In the second half, we assume the first-person narrative as the true identity of Paul John Knowles is revealed and Miss Fawkes comes into the light. The car they had driven around in, the credit cards which had financed them, the presents he had given her, the clothing he wore, had all been stolen from the corpses of his victims. She had ‘been playing sulky games with a man whose rage could wreck a room’. And yet this same man said on his arrest, ‘Please help me,’ by which he meant, surely, please stop me.
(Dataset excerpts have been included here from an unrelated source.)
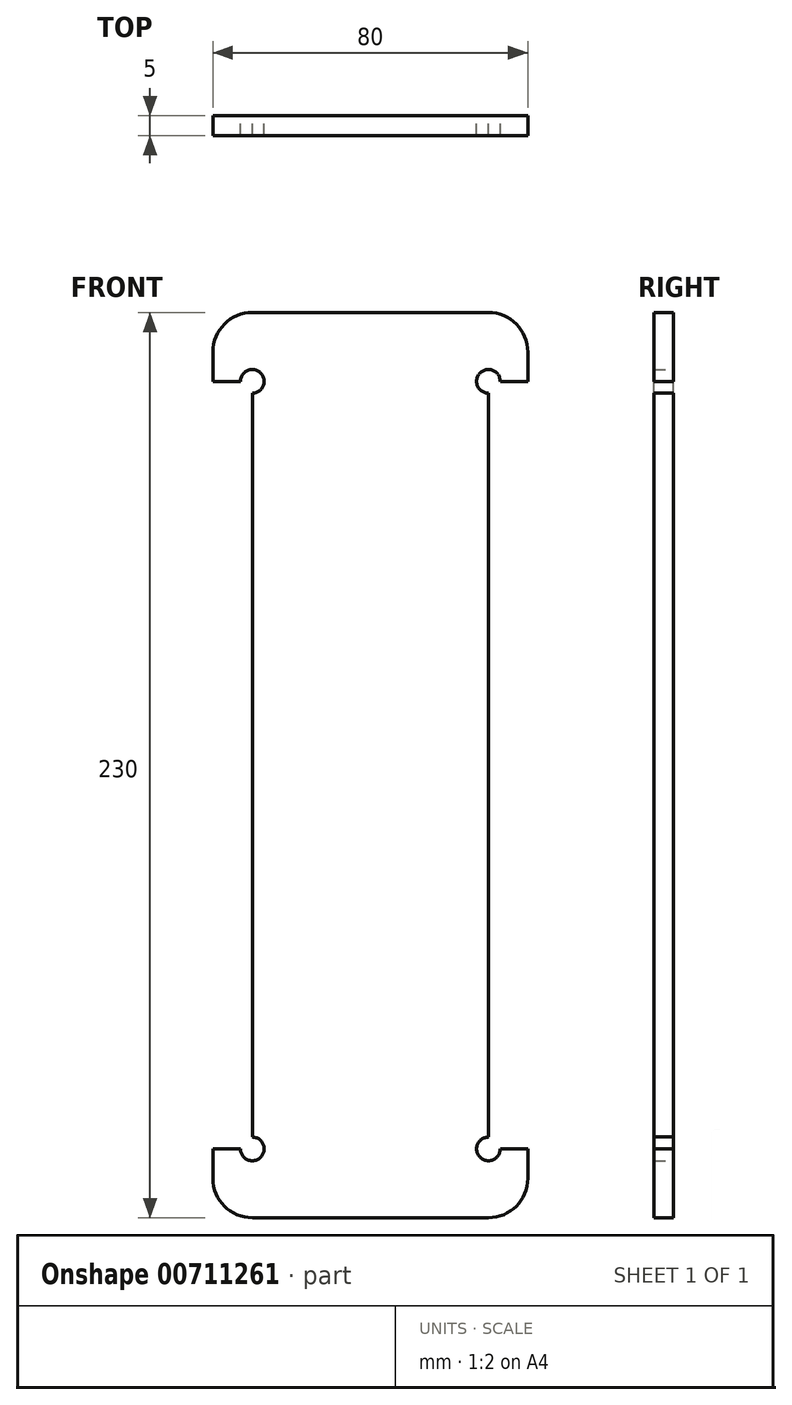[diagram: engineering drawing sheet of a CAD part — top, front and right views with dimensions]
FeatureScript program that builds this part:
annotation { "Feature Type Name" : "Feature", "Feature Type Description" : "" }
export const myFeature = defineFeature(function(context is Context, id is Id, definition is map)
    precondition{}
    {
        {
            var Q0;
            Q0=qCreatedBy(makeId("Front.planeOp"),FACE);
            var sketch = newSketch(context, id + "F0", { "sketchPlane" : qUnion([Q0])});
            skLineSegment(sketch, "E0.bottom", {"start": v(30, 115) * mm, "end": v(-30, 115) * mm});
            skLineSegment(sketch, "E0.top", {"start": v(30, -115) * mm, "end": v(-30, -115) * mm});
            skLineSegment(sketch, "E0.left", {"start": v(40, 105) * mm, "end": v(40, 97.5) * mm});
            skLineSegment(sketch, "E0.right", {"start": v(-40, 105) * mm, "end": v(-40, 97.5) * mm});
            skPoint(sketch, "E0.middle", {"position": v(0, 0) * mm});
            skPoint(sketch, "E1.visualSharp", {"position": v(-40, 115) * mm});
            skArc(sketch, "E1.filletArc", {"start": v(-30, 115) * mm, "mid": v(-37.07, 112.07) * mm, "end": v(-40, 105) * mm});
            skPoint(sketch, "E2.visualSharp", {"position": v(40, 115) * mm});
            skArc(sketch, "E2.filletArc", {"start": v(40, 105) * mm, "mid": v(37.07, 112.07) * mm, "end": v(30, 115) * mm});
            skPoint(sketch, "E3.visualSharp", {"position": v(-40, -115) * mm});
            skArc(sketch, "E3.filletArc", {"start": v(-40, -105) * mm, "mid": v(-37.07, -112.07) * mm, "end": v(-30, -115) * mm});
            skPoint(sketch, "E4.visualSharp", {"position": v(40, -115) * mm});
            skArc(sketch, "E4.filletArc", {"start": v(30, -115) * mm, "mid": v(37.07, -112.07) * mm, "end": v(40, -105) * mm});
            skLineSegment(sketch, "E5.0", {"start": v(-30, 94.5) * mm, "end": v(-30, -94.5) * mm});
            skLineSegment(sketch, "E6", {"start": v(-33, 97.5) * mm, "end": v(-40, 97.5) * mm});
            skLineSegment(sketch, "E7", {"start": v(-33, -97.5) * mm, "end": v(-40, -97.5) * mm});
            skLineSegment(sketch, "E8.trimOffspring", {"start": v(-40, -97.5) * mm, "end": v(-40, -105) * mm});
            skArc(sketch, "E9", {"start": v(-30, 94.5) * mm, "mid": v(-27.88, 99.62) * mm, "end": v(-33, 97.5) * mm});
            skArc(sketch, "E10", {"start": v(-33, -97.5) * mm, "mid": v(-27.88, -99.62) * mm, "end": v(-30, -94.5) * mm});
            skArc(sketch, "E11.MirrorCS", {"start": v(30, 94.5) * mm, "mid": v(27.88, 99.62) * mm, "end": v(33, 97.5) * mm});
            skLineSegment(sketch, "E12.MirrorCS", {"start": v(33, 97.5) * mm, "end": v(40, 97.5) * mm});
            skLineSegment(sketch, "E13.MirrorCS", {"start": v(33, -97.5) * mm, "end": v(40, -97.5) * mm});
            skArc(sketch, "E14.MirrorCS", {"start": v(33, -97.5) * mm, "mid": v(27.88, -99.62) * mm, "end": v(30, -94.5) * mm});
            skLineSegment(sketch, "E15.MirrorCS", {"start": v(40, -97.5) * mm, "end": v(40, -105) * mm});
            skLineSegment(sketch, "E16.MirrorCS", {"start": v(30, 94.5) * mm, "end": v(30, -94.5) * mm});
            skSolve(sketch);
        }
        {
            var Q0;
            Q0=makeQuery(id+"F0.imprint","IMPRINT",FACE,{"disambiguationData":[TD([[makeQuery(id+"F0.imprint","IMPRINT",EDGE,{"derivedFrom":sQuery(id+"F0.wireOp",EDGE,"E0.bottom")}),1.0]])]});
            extrude(context, id + "F1", {"entities" : qUnion([Q0]), "depth" : 5 * mm, "offsetDistance" : 25 * mm});
        }
    });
Dennis Nilsen always referred to his arrest as ‘the day help arrived’, and in neither case is this whimper incompatible with the vainglorious enjoyment of attention consequent upon the arrest; men addicted to murder are more complex than simple headlines would have you believe. Knowles showed no remorse, for his moral fibres were adrift, severed from the human community which should have sheltered him and prevented his disintegration, as it does for most of us.

Sandy Fawkes teeters on the edge of developing interesting themes such as these, but quickly withdraws into her story, which is all too breathtakingly exciting to allow for the intrusion of thought. She notices how American lawyers hijack a case and turn it into a game of chess between them, forgetting the crime and its horror with the same indifference as the murderer himself, but she takes the observation no further. This experience of hers is unique, her literary use of it banal.

That she can write with genuine feeling is revealed in one paragraph outside the central narrative, when she recalls the implacable sadness of losing her infant daughter to cot death. This is moving and real. The rest is red-hot and contrived.